For this study, researchers surveyed more than 1,500 Americans about their drug use in June 2024, using an online platform that creates high-quality nationally representative survey panels.
The survey asked people about their use of non-prescription opioids within the past 12 months, with heroin and fentanyl given as examples.
Nearly 8% reported that they’d intentionally used illicit opioids, and another 3% said they’d unintentionally used opioids.
The rate of intentional fentanyl use was about 5%, while unintentional use was just under 3%.
Exploring patterns of use, researchers found that about 3 out of 4 illicit users started with prescription opioids — 39% who first used opioids prescribed to them and 36% who used opioids prescribed to others.
Underestimates by the federal survey might be due to the way it is conducted, researchers said. About half the surveys are done in person, which might dissuade participants from being open about illicit drug use.
“Ultimately, the data presented here should be treated as a substantive data point for understanding and curtailing the ongoing opioid crisis,” senior researcher Mireille Jacobson, an economist at the University of Southern California, said in a news release. “More near real-time information is needed to evaluate not only where we are in the epidemic, but, more importantly, whether we are making progress in reining it in.”

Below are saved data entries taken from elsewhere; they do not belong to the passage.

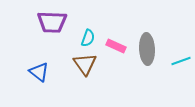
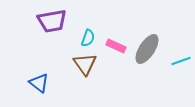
purple trapezoid: moved 1 px up; rotated 12 degrees counterclockwise
gray ellipse: rotated 36 degrees clockwise
blue triangle: moved 11 px down
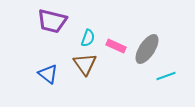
purple trapezoid: rotated 24 degrees clockwise
cyan line: moved 15 px left, 15 px down
blue triangle: moved 9 px right, 9 px up
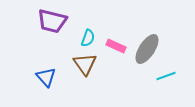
blue triangle: moved 2 px left, 3 px down; rotated 10 degrees clockwise
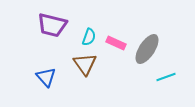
purple trapezoid: moved 4 px down
cyan semicircle: moved 1 px right, 1 px up
pink rectangle: moved 3 px up
cyan line: moved 1 px down
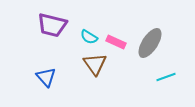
cyan semicircle: rotated 102 degrees clockwise
pink rectangle: moved 1 px up
gray ellipse: moved 3 px right, 6 px up
brown triangle: moved 10 px right
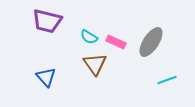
purple trapezoid: moved 5 px left, 4 px up
gray ellipse: moved 1 px right, 1 px up
cyan line: moved 1 px right, 3 px down
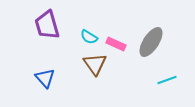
purple trapezoid: moved 4 px down; rotated 60 degrees clockwise
pink rectangle: moved 2 px down
blue triangle: moved 1 px left, 1 px down
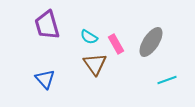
pink rectangle: rotated 36 degrees clockwise
blue triangle: moved 1 px down
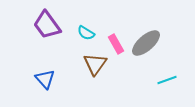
purple trapezoid: rotated 20 degrees counterclockwise
cyan semicircle: moved 3 px left, 4 px up
gray ellipse: moved 5 px left, 1 px down; rotated 16 degrees clockwise
brown triangle: rotated 10 degrees clockwise
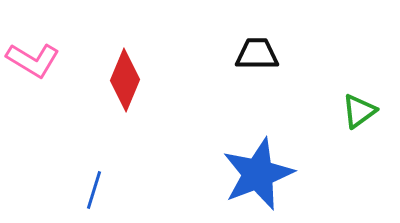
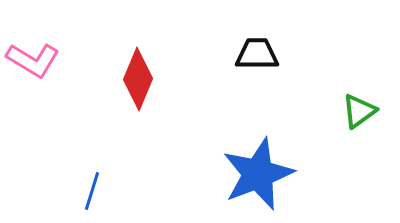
red diamond: moved 13 px right, 1 px up
blue line: moved 2 px left, 1 px down
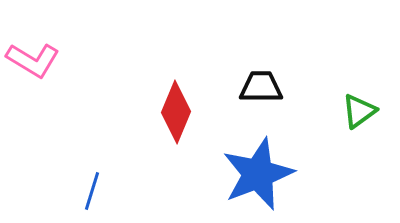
black trapezoid: moved 4 px right, 33 px down
red diamond: moved 38 px right, 33 px down
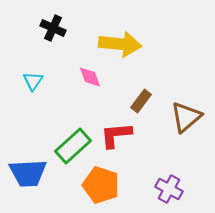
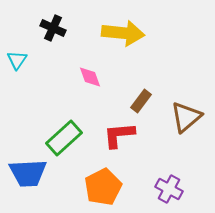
yellow arrow: moved 3 px right, 11 px up
cyan triangle: moved 16 px left, 21 px up
red L-shape: moved 3 px right
green rectangle: moved 9 px left, 8 px up
orange pentagon: moved 2 px right, 2 px down; rotated 27 degrees clockwise
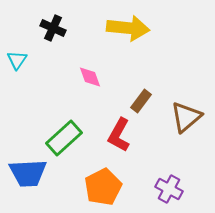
yellow arrow: moved 5 px right, 5 px up
red L-shape: rotated 56 degrees counterclockwise
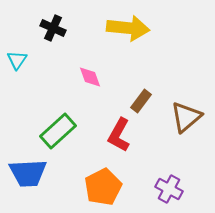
green rectangle: moved 6 px left, 7 px up
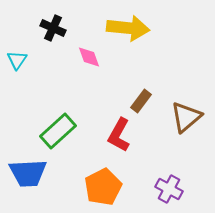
pink diamond: moved 1 px left, 20 px up
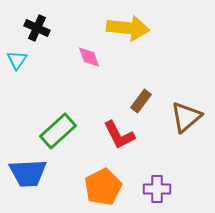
black cross: moved 16 px left
red L-shape: rotated 56 degrees counterclockwise
purple cross: moved 12 px left; rotated 28 degrees counterclockwise
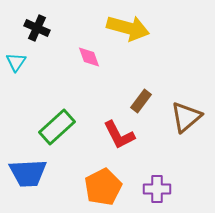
yellow arrow: rotated 9 degrees clockwise
cyan triangle: moved 1 px left, 2 px down
green rectangle: moved 1 px left, 4 px up
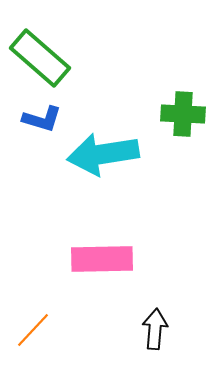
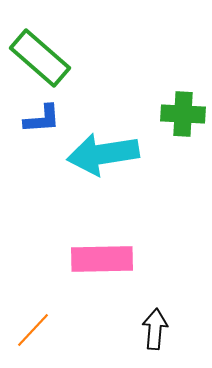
blue L-shape: rotated 21 degrees counterclockwise
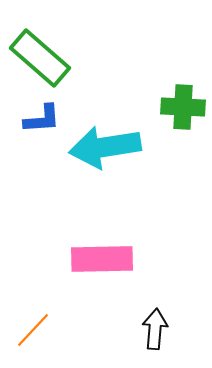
green cross: moved 7 px up
cyan arrow: moved 2 px right, 7 px up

In an accompanying editorial, experts said they “find the higher figure easier to reconcile with past estimates of the size of the heroin market, and with evidence that illicitly manufactured fentanyl has not only largely displaced heroin from its traditional markets but also expanded beyond, for example, into counterfeit pills.”
Based on the rate of fentanyl use found in this new study, it can be estimated that as many as 1 in every 250 illicit fentanyl users wind up dead from overdose, wrote the editorial team led by Jonathan Caulkins, a professor with Carnegie Mellon University.
“That is a startlingly large number, roughly the same as what literature reviews estimated for individuals dependent on opioids in the heroin era,” the editorial says. “It appears that fentanyl is so much more deadly than heroin that the annual overdose death risk for those reporting any past-year use of illicitly manufactured fentanyl is now comparable to the average for high-frequency heroin users in the past.”
Sources
- RAND, news release, May 9, 2025
- JAMA Health Forum, May 9, 2025
Disclaimer: Statistical data in medical articles provide general trends and do not pertain to individuals. Individual factors can vary greatly. Always seek personalized medical advice for individual healthcare decisions.